As one of the most sought-after sound designers on Broadway, Brian Ronan's job is to make sure that everyone in the audience—from the front row to the balcony—hears every note the orchestra plays and every word the actors sing in perfect harmony. Thanks to his technical expertise and finely tuned ear, the ragtag orphans in the current revival of Annie at the Palace Theatre have never sounded better and the audience doesn't miss a hysterical punch line in The Book of Mormon at the Eugene O'Neill. This spring he'll reunite with Idina Menzel and Anthony Rapp, whom he worked with on Rent, for the new musical If/Then, and showcase Carole King's music on Broadway in Beautiful.

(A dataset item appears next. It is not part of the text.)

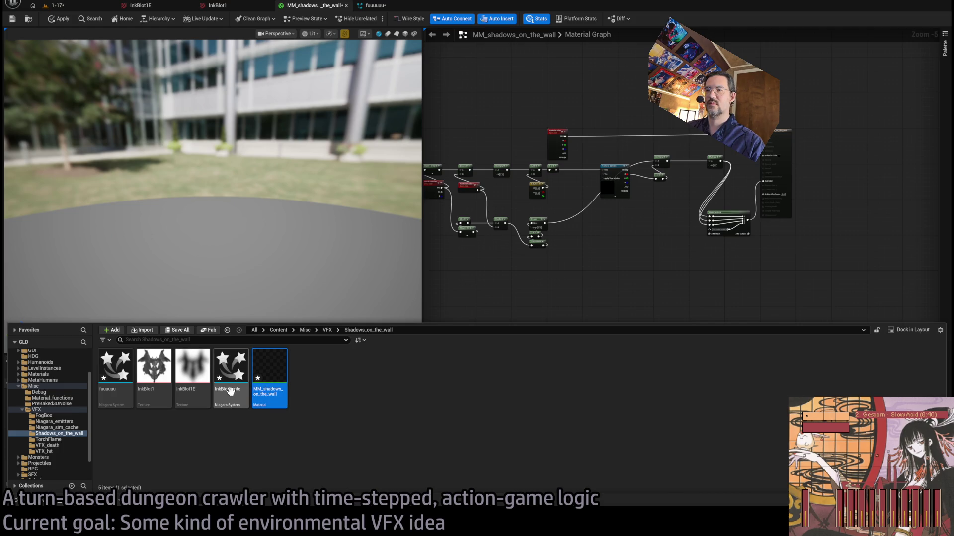
drag(230, 392, 256, 409)
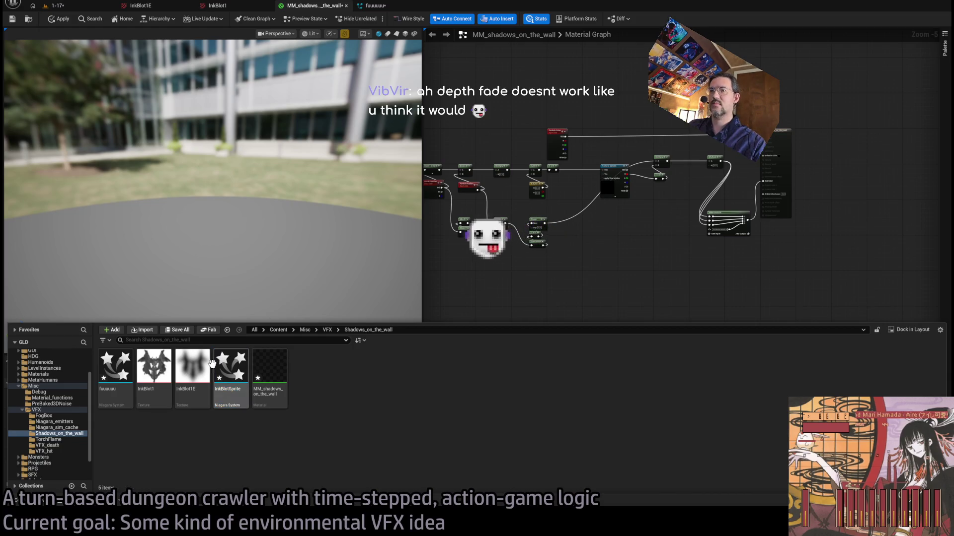
click(258, 369)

Why did you want to be a sound designer on Broadway? Brian Ronan: Everyone wanted to be a lighting designer, but nobody wanted to be a sound guy, so I thought it might be easier to get work, and it kind of turned out to be true. Once I was sold on that, I found out I had an affinity for it, and it kind of just fell together. I started working on Off-Broadway shows back in the '80s and have been doing it ever since, but my family and friends still refer to me as a lighting designer and I don’t even bother to correct them anymore.
You've worked on a wide range of Broadway shows, from Green Day's American Idiot to Annie…is designing the sound for one type of show more challenging than another? BR: With a show like Annie—an old-school musical with an orchestra and pit—it's not that it's easier to do; it's just a more predictable formula to follow. When there's a loud rock 'n' roll drummer in the center of the stage and he's the centerpiece of the scenery [like in American Idiot], then the job is to make everything work around that. Billie Joe Armstrong writes this sometimes kind of obscure, beautiful, lyrical poetry, so you have to make sure you get those words across to the audience. You have to deliver the story clearly, and that task is a little easier on Annie and it's a lot harder on an American Idiot or Rent or Spring Awakening, but that's what makes the job a little bit bigger.
What do you do in the City when you're not making Broadway sound better? BR: I spend my mornings walking my dog in Central Park. I'm an avid bike rider—not one of those guys with the funny outfits and the Italian words scrawled all over, I just like to ride a bike. And I play softball in the Broadway show league. When I'm in Midtown, I find myself at Trattoria Trecolori, an Italian restaurant on 47th Street. It's always easy to get a table there, and they [always] remember you. I also like Thalia on 50th Street. If you're up in Harlem, where I live, the Harlem Tavern's my new favorite spot in town. Cédric is an awesome little bistro on 119th Street. I just went to Jado Sushi and it was really good. There's also the beer garden Bier International, which is really cool on 113th. So much is opening around here—it's a real neighborhood that's coming to life.